---------- Text segment ----------

There was even a sense that people were not frightened enough by this apocalyptic vision and cautioned against this approach, saying it would “drive out one sickness with another.”

“It can make us feel that the problem is too great and we may as well pull up the bedclothes and wait for disaster. It can tempt us to blaming one another or waiting for someone else to make the first move,” he added.

But humans were not “doomed to carry on in a downward spiral of the greedy, addictive, loveless behaviour” that had brought mankind to this crisis and he urged people to scrutinise their lifestyles and policies and how these demonstrated care for creation. Hecalled on people to consider what a sustainable and healthy relationship with the world would look like.

His message for conference delegates centred on trusting each other in a world of limited resources. “How shall we build international institutions that make sure that resources get where they are needed – that ‘green taxes’ will deliver more security for the disadvantaged, that transitions in economic patterns will not weigh most heavily on those least equipped to cope?”

Williams has had a busy few week: railing against the UK government for its religious illiteracy, condemning proposed anti-homosexuality legislation in Uganda, grappling with fresh dissent in the Anglican Communion and travelling to the landmark environment summit.In an interview with Channel 4 News last Saturday Williams warned that there were no “quick solutions” to global warming and said that there was a finite amount that individuals could do to make a difference.

He said: “I don’t think there are any quick solutions, any absolutes here, but I think these are the sorts of issues about energy use particularly, whether it’s travel or domestically, that have to be really up in front of our minds.”

Foreign holidays were not an “easy call, frankly” while he decreed that everyone should use public transport as much as possible while at the very least enquire about ecologically sustainable travel.

He said that high-energy consuming vehicles in a city where there were alternatives were an irresponsible way of dealing with the crisis.

“We use a hybrid car for that reason as my official car in London. I’m also coming back from Copenhagen by train on this occasion rather than flying,” he added.

---------- Dataset content ----------

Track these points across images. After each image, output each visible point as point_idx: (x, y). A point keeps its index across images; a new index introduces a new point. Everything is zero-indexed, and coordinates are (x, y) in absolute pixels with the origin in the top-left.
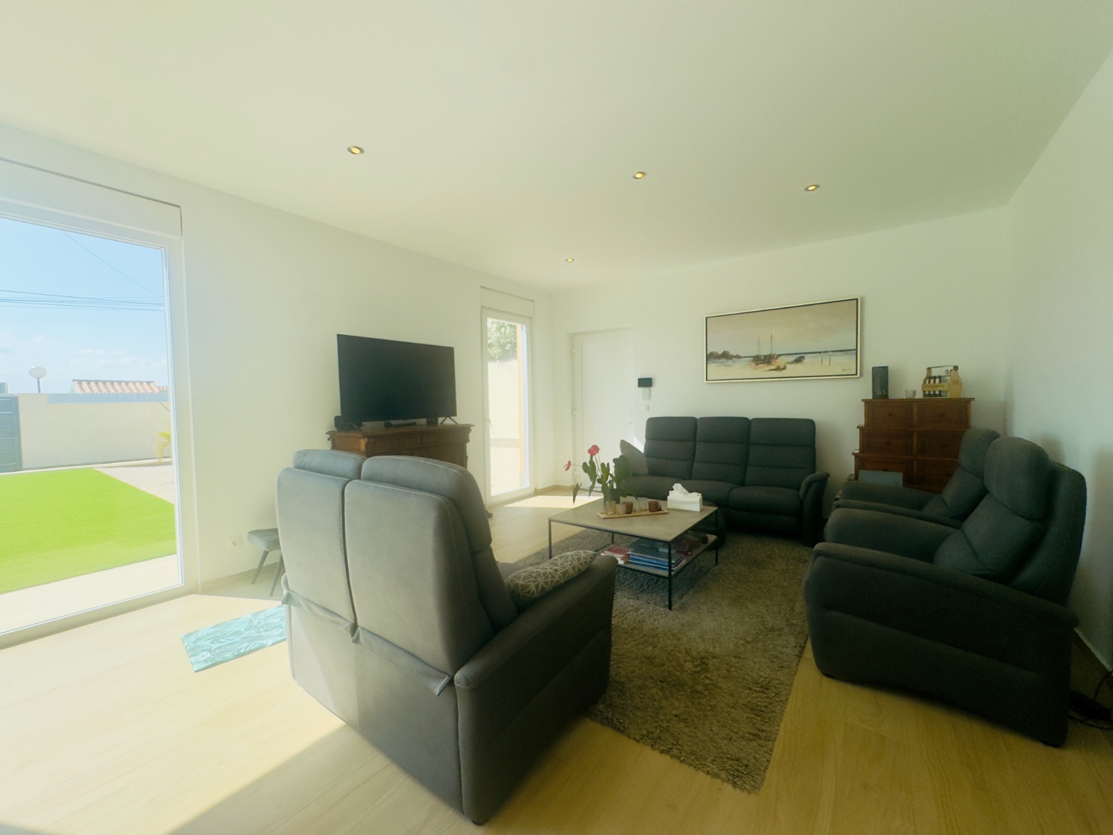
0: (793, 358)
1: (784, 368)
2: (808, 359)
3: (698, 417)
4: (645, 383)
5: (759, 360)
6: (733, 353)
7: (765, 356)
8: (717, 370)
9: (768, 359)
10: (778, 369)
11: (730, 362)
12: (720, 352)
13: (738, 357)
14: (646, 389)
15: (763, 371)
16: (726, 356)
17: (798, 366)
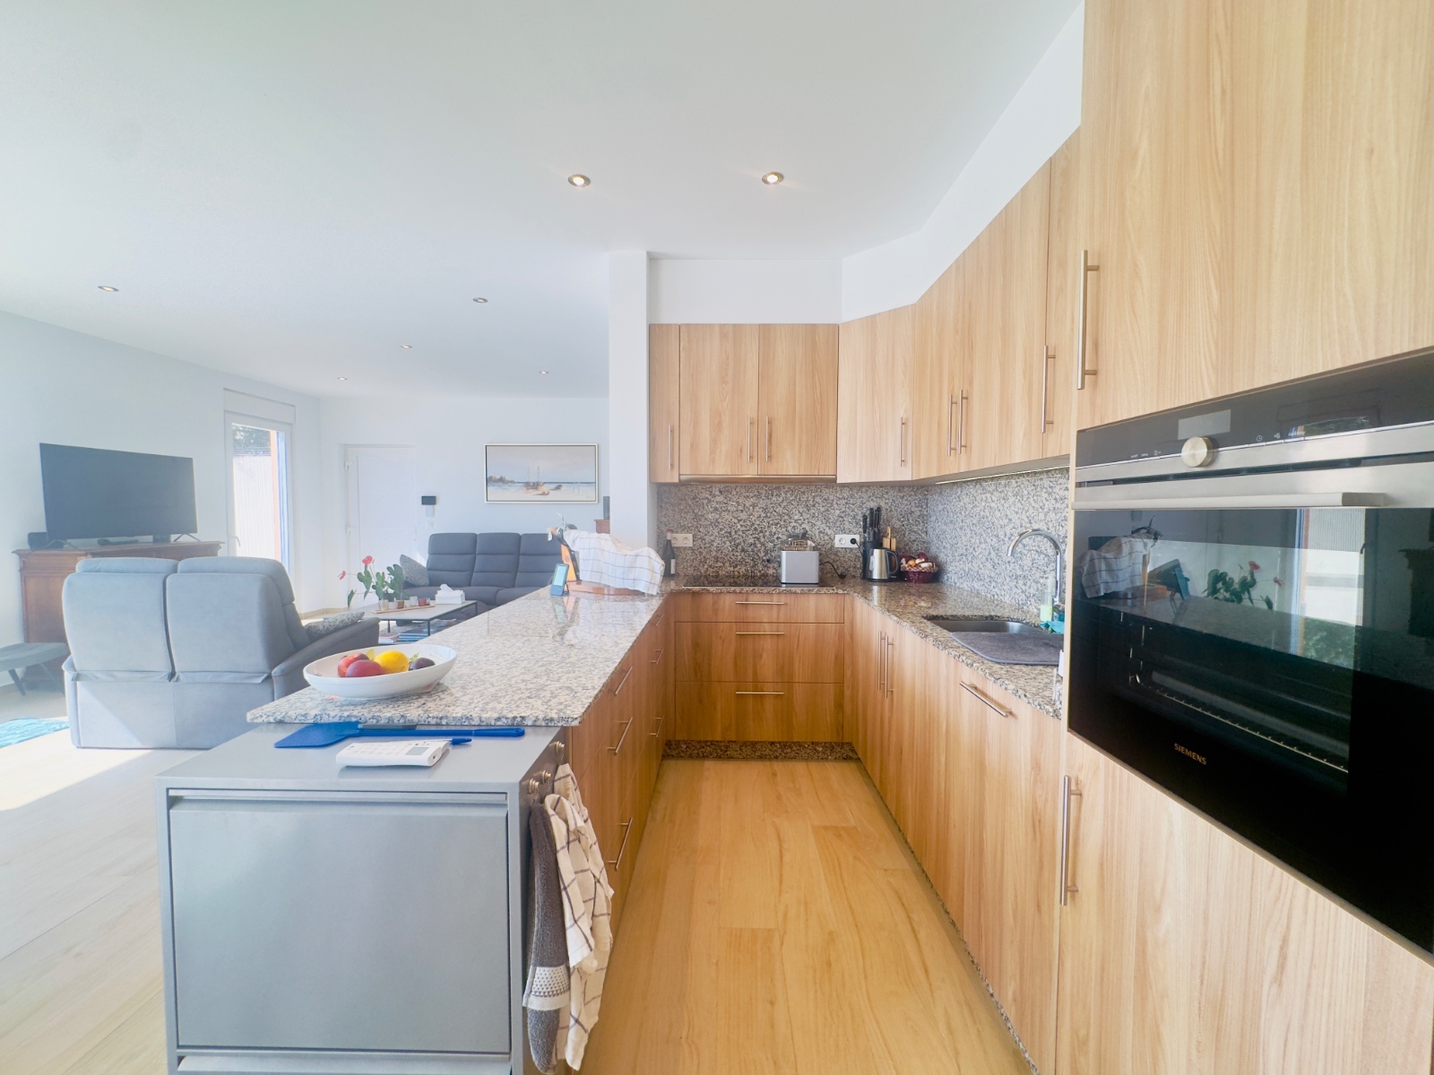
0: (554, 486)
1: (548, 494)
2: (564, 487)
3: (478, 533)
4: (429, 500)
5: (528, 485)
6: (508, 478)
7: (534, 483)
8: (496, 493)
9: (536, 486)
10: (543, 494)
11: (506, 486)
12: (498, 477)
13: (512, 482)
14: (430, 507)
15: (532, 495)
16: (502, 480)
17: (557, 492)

----------

* Problem details:
Reproduce the passage from the text above about Williams and global warming, between "Foreign holidays were" and "ecologically sustainable travel.", inclusive.

* Written answer:
Foreign holidays were not an “easy call, frankly” while he decreed that everyone should use public transport as much as possible while at the very least enquire about ecologically sustainable travel.